As with the previous OPG talk, this was not about a BPM implementation, but about putting standard, optimized processes into place in an organization in order to not only improve service delivery, but measure it as well. Specifically, their three goals were to implement process management across the organization, to implement a consistent approach to client satisfaction measurement and management, and to develop and monitor a corporate client satisfaction rating.

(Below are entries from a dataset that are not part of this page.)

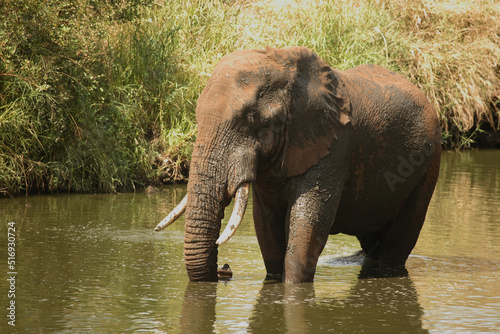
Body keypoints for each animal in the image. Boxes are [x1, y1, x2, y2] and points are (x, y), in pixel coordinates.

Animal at [156, 45, 442, 284]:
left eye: (250, 119)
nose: (224, 270)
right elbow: (266, 227)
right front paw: (273, 280)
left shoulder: (334, 147)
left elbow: (310, 222)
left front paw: (292, 288)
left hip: (428, 164)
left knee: (398, 241)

They first applied this to their TransHelp program, which provides transportation for those who are unable to use public transportation, then to their waste management program; in both cases, they found that doing client satisfaction surveys identified factors that clients found important that had not been considered by the inside workers: definitely a good reason to get out there and talk to people rather than sitting in the ivory tower and deciding the best process to implement. They are seeing some measurable improvements: with TransHelp, their no-show/cancel rate has dropped in half, and with waste management, their number of complaints has dropped. For process improvement work that they did with children’s services within their financial assistance area, the time to complete an application and assess eligibility dropped dramatically with the new process. Once they’d done these three pilots, they found that other areas started to come to them to ask for help in process improvement: you really need to show some successes in order to get started in a diverse organization such as a regional government. Measuring client satisfaction for regional governments is still in an early stage, and Mehta said that they were working with other government organizations to develop methods for doing this. He also showed a great public sector reference model that linked resources, processes, services and programs and how they interact with providers and clients.

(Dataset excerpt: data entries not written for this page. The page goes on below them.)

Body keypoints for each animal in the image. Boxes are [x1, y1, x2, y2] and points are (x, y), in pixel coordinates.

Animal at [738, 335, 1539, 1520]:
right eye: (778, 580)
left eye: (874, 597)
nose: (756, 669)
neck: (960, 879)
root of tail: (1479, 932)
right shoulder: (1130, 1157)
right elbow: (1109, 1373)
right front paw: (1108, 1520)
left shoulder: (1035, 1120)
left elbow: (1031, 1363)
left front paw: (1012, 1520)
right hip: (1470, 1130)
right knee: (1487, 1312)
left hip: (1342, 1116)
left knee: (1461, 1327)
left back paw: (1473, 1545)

They used outside facilitation for process redesign, but mostly created their own methodology and guidelines and do have some capacity for the process redesign internally. They’ve developed a fairly structured project management approach in terms of defining scope and schedules. They have discovered, not surprisingly, is that pulling subject matter experts away from their regular jobs for several days in order to do the process redesign is much more effective than trying to have people add this on to their real jobs, in spite of the grumbling that will inevitably occur when you try to get a group of people to a multi-day offsite meeting.

Something I really like about what they’ve done is to split their SII approach into three stages, depending on the state and complexity of the original process: repair (quick fixes to smaller broken processes through understanding customer needs), improvement (considering root cause analysis and piloting a solution), and design/redesign (similar to improvement but with best practices and benchmarks). They see both improvement and redesign projects as requiring a trained facilitator.

Mehta showed some private sector studies that showed that employee satisfaction leads to client satisfaction, which in turn provides even greater employee satisfaction, and client satisfaction also leads to greater profitability. Applied to the public sector, you can replace the profitability part of the equation with trust and confidence: greater customer satisfaction results in more trust in the government body and their ability to execute works on behalf of the citizens.

Off to lunch, then I’m up at the front of the room after that.